Monday, December 14, 2015

The trouble with bathroom exhaust fans – troubleshooting your bathroom exhaust fan

Bathroom exhaust fans provide a vital function to the indoor air quality of the home by exhausting odors and moisture that can cause mold or mildew to grow. But they are only effective if they are working. There are many reasons that exhaust fans might start to have issues or stop functioning all together. The good news is not all of them mean you need to replace the entire fan. Here are a few troubleshooting tips:

CAUTION: Before starting any maintenance make sure the fan is turned off at the circuit board.

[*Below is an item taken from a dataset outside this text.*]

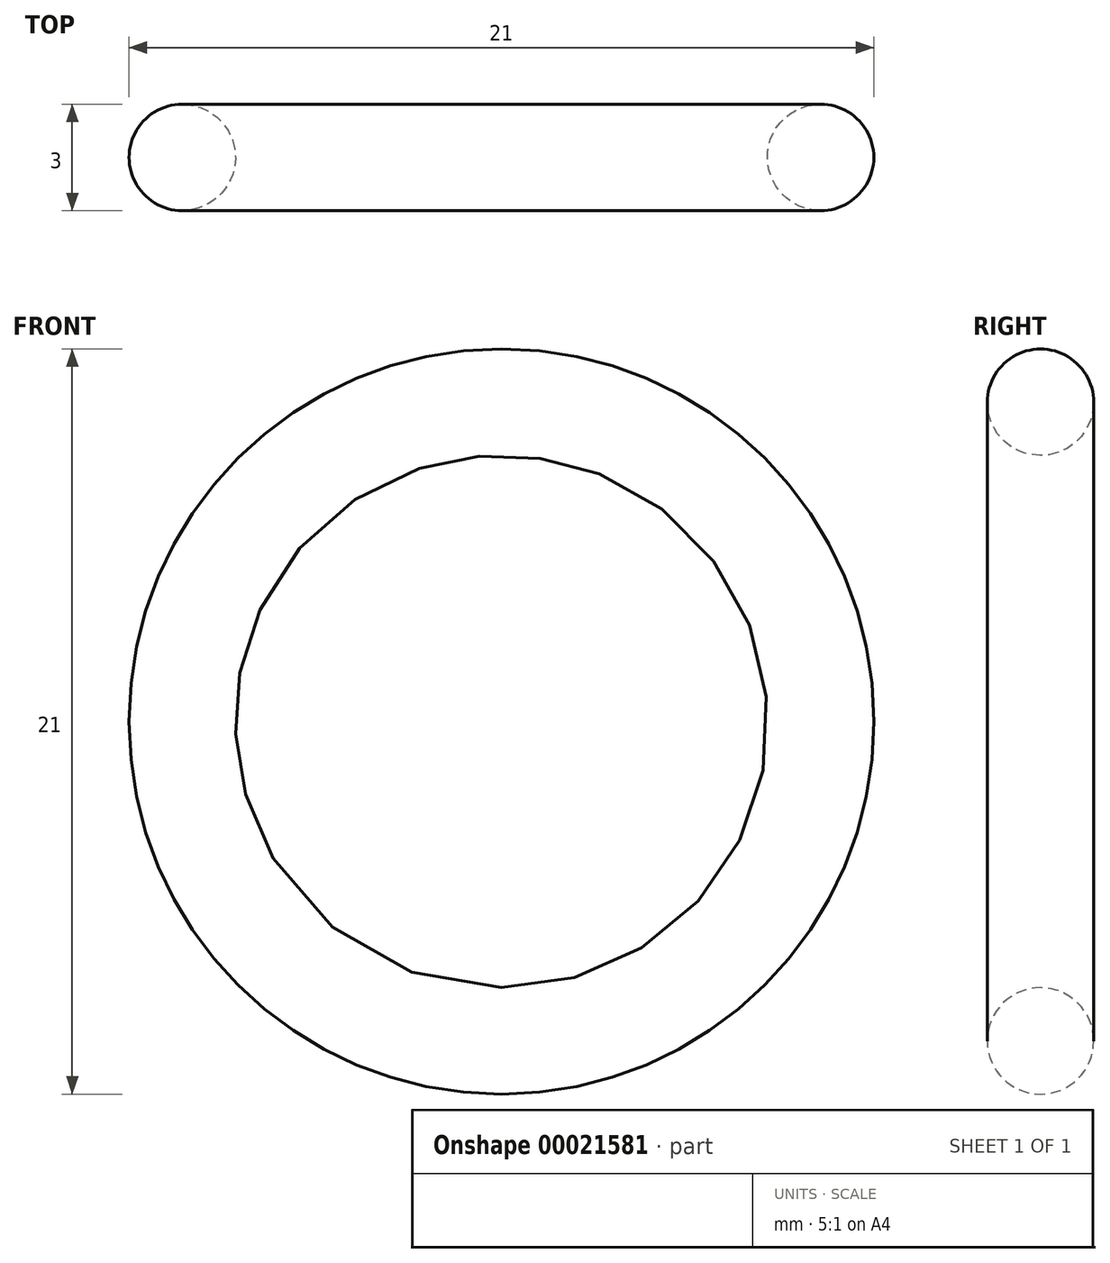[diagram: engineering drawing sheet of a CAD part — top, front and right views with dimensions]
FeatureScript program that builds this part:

If the fan has completely stopped operating:
Check to see if there is power to the fan. A circuit might be tripped. Next, see if the motor plug is connected. Typically fans will have a plug running from the motor to a receptacle in the fan housing. If this has come loose, the fan will not operate. Another cause could be the wiring was not done correctly. This usually only applies if it is a brand new installation. If after checking all of those without solving the issue, you probably need to replace the motor or entire fan.

The fan is working but the air is moving slower than normal: More often than not, this is because there is a build-up of dirt on the fan motor/blade or an obstruction in the ducting. Common obstructions include birds nest in the roof or wall caps where the air is being exhausted out of the home. Removing any blockage in your ducting or cleaning the inside of the fan according to the instructions in your owners manual will hopefully solve the issue.

The fan is operating louder than normal: First you will need to identify what type of noise it is making. If it sounds like it is operating normally just louder it might be because of some of the same issues described above in the air is moving slower than normal.

If it is more of a rattling sound it may be because the motor has come loose. Most exhaust fans have a housing with the motor attached to the housing with some type of mounting bracket. Over time the screw(s) holding the motor to the housing can work themselves loose. Tightening these might solve the problem.

Much in the same way, it could be that the screws or nails holding the fan to the joists have worked themselves loose or the ducting has disconnected. If you have access to the fan from above, this can be easily checked and corrected.

Other causes could be a weld has broken loose on the fan housing. Unfortunately, that cant be easily fixed and the whole fan will need to be replaced. If you hear more of a scraping sound it is probably the fan blade hitting the fan housing. This can happen if the blade was damaged during cleaning or if it has worked itself loose. Check to see if you can fit the blade back onto the motor shaft. If not, you might need to replace the blade, the motor or the entire fan depending on the extent of damage.

As always, Air King highly recommends consulting a professional for all maintenance issues. To learn more about other helpful tips visit the FAQ section at

Tuesday, December 1, 2015

Let your HVAC breath – Why it is important to change your air filter

If you have central air in your home, hopefully you know it also has an air filter and that the air filter needs to be changed. You should check you air filter every month and will probably need to replace it at least every 3 months depending on how much the system is running.

During the cold of the winter months when the heater is running a lot, you will probably need to replace it more often. During mild months when the system might not be running at all, you can typically go longer before needing to replace the filter.

Changing filters that often can sometimes lead to the theory that this is all a fabrication of the filter manufactures that are trying to take over the world. Well unfortunately we just cant support that theory. The air filter is a critical part of your HVAC system. It removes dirt and debris and allows the system to work at maximum efficiency. The entire system is relying on air flowing freely throughout the home. If you have a dirty and clogged filter that efficiency is going to decrease dramatically. As the filter becomes dirty, less air can flow through it. That causes your HVAC unit to have to run longer which wastes energy, resulting in higher bills. Think of it this way. Take a large straw and blow into one end of it with your hand at the other end. You should feel a nice flow of air coming out. Now stuff the straw with cotton and try blowing again. You will need to blow a lot harder and only a fraction of the air will actually come out the other end. This is what you are doing to your HVAC system when you use a dirty filter.

Fine, problem solved, I just wont use a filter – that will teach them. Not a good idea. A dirty filter is actually a good thing in a way. If the filter had not captured the dirt, where do you think it would have gone? That would be coming out of your ductwork and into the air you breath or worse would lessen the life of your system because it would clog up the motor and internal workings of the HVAC system.

Changing the filter is typically something that any homeowner can do. For most systems, the filter is located on the right side of the HVAC system (the air return side). Check the size you need by looking at the numbers on the current filter and purchase a new filter that match those number exactly. Almost all home improvement centers will have replacement filters available. Once you have the new filter, slide the old one out, taking note of the airflow direction (usually an arrow on the top of the filter). Slide the new filter in and you are done. If you are not sure where your filter is located or have any other questions, contact a licensed professional HVAC service person. They will be able to check you system and show you how and where to replace the filters.